If you have two black and two white wires connected to outlets in your house you are headed for trouble, unless they are to seperate circuits to the outlets. And as stated before then the breakers need to be tied together. Daisy chaining outlets over time usually leads to an outlet failure and is against code in most areas.
Almost every outlet in a residential is going to have two black and two white. Dedicated circuits are only found in specific locations and rarely is an electrician going to pigtail in every box. So any outlet in series except the last one will have 4 wires.
If only using 2 wires on each outlet became standard practice the cheap pricks that made outlets would be scrambling to cut the cost of their outlets and save money by only including 2 screws. To date 2 screw outlets are the rarity and 4 screws are the most common. I’d expect to find all 4 used on most outlets.
My house was built (I assume to code) about 11 years ago, and all the outlets on a circuit are like this (connected in parallel). At my work, the electrician they hired years ago when they put on on of the additions just stripped off part of the insulation, bent the wire around the terminal and the continued on to the next outlet, all without cutting the wires. (But he did leave plenty of slack in the boxes to work with at a later time).
Most circuits should only be 15 amps, right? Why wouldn’t the cheap bastards just get rid of the screws entirely and use the plug-in terminals on the back?
Well, it’s a parallel circuit in the strict sense, but an electrician would still probably describe the outlets as being run in series. It’s not a series circuit, but the outlets aren’t in a star.
devices can be used in ways that are poor practice or in violation of rules.
duplex receptacles have 2 hot and 2 neutral terminals.
the configuration allows the receptacle to be wired to feed another receptacle (the receptacle acts as a splice for the next one). using it in that manner is not allowed in the USA for a multiwired circuit.
quality wiring is pigtailed and never back wired IMHO.
Some misunderstanding on my part. That would be a multiwire branch circuit. You can’t wire it in a way that device removal would break the neutral for the other circuit as it is a shared neutral.

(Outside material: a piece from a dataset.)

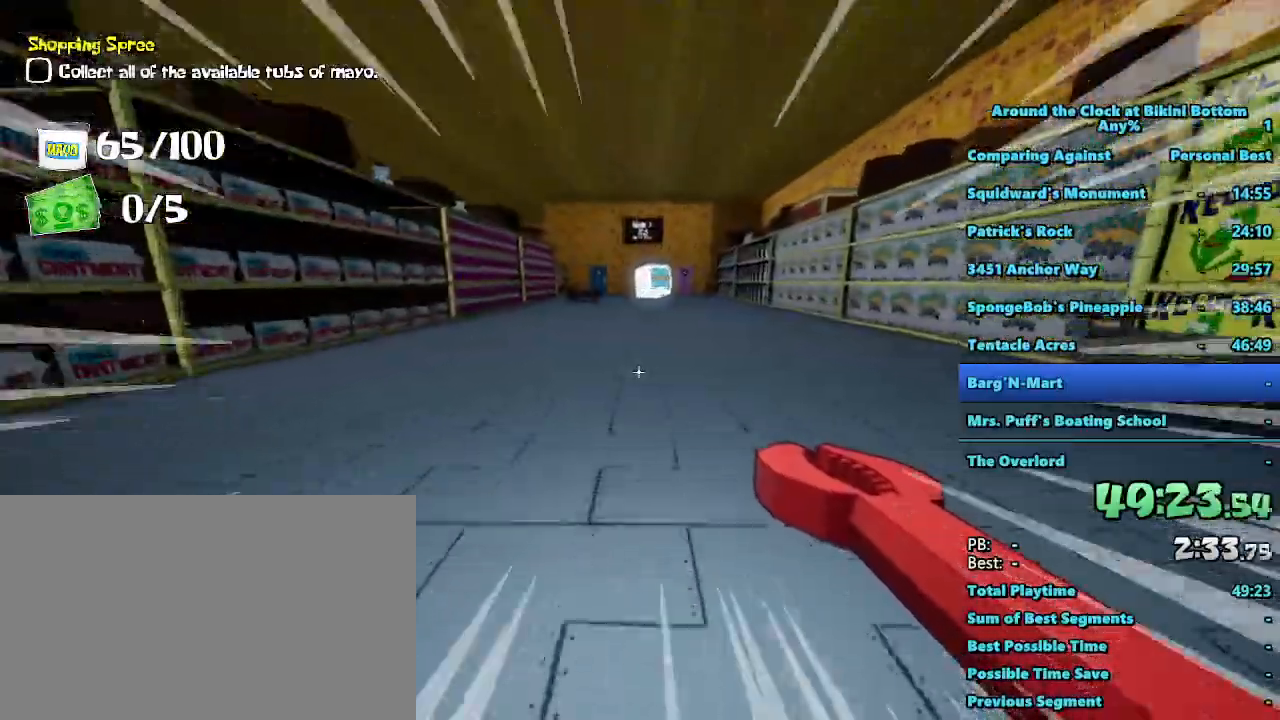
{"keys": ["shift", "w"], "mouse": []}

You could still include the outlet as a splice for the hot wire.
If you are running a standard circuit as almost all circuits in a residential are you aren’t dealing with multiwire branch circuits and 300.13B wouldn’t apply. You can use all 4 screws.
I’ve replaced enough burnt receptacles to never use those wretched things. They make a connection that’s good enough for a 60-watt light bulb, but it’s when someone plugs in a high-draw load like a clothes iron or a vacuum cleaner that 12+ amps are trying to flow through a point-contact and that connection gets hot and sooner or later fries to a crisp.
For those who dont know, it’s not the voltage that will kill you it’s the amperage. Yes technically voltage does have current but for the most part amps do more damage than the actual voltage.
“It’s not the volts that kill you, it’s the amps” is a meaningless statement, because for any given resistance (such as the human body), there will be a 1 to 1 relationship between the two.
And it’s more accurate to say that it’s neither the volts nor the amps that kill you, but either the watts or the hertz.
I agree there is a one to one relationship between the voltage and the current through a human body but only if the voltage is measured while the current is flowing.
Most of the time, people measure voltage (EMF)in an open circuit and the actual current through the human body depends on the resistance of the human body AND the internal resistance of the source.
I agree watts maybe a better unit.
So a 50kV taser will give you a bad shock but a 50kV power line will fry you to char.
Funny story, I was having trouble with a 3way switch at our apt. The electrician hired by the complex was on property so I asked him to take a look at it. He launched right into it without flipping the breakers and seemed to be being less than careful.
I asked him if he wanted me to cut the power for him but he declined. Thinking he was being a bit sloppy I asked him if he ever got shocked. His answer?
I guess since electricity awakened this Frankenstein’s monster nine years dead, I’ll clarify, that we were talking cheap bastards eliminating extra screws. If they wanted to be really cheap, they could use the back terminals. Christ, I’d never buy that product.
To answer this just a little bit late. I don’t know the details, but from what he told me - the guys who wired the house originally switched the neutral and the live from the house feed (or maybe on one phase) so what everyone though was neutral was in fact the hot and vice versa. the subdivision wasn’t built by the brightest bulbs and had lots of problems.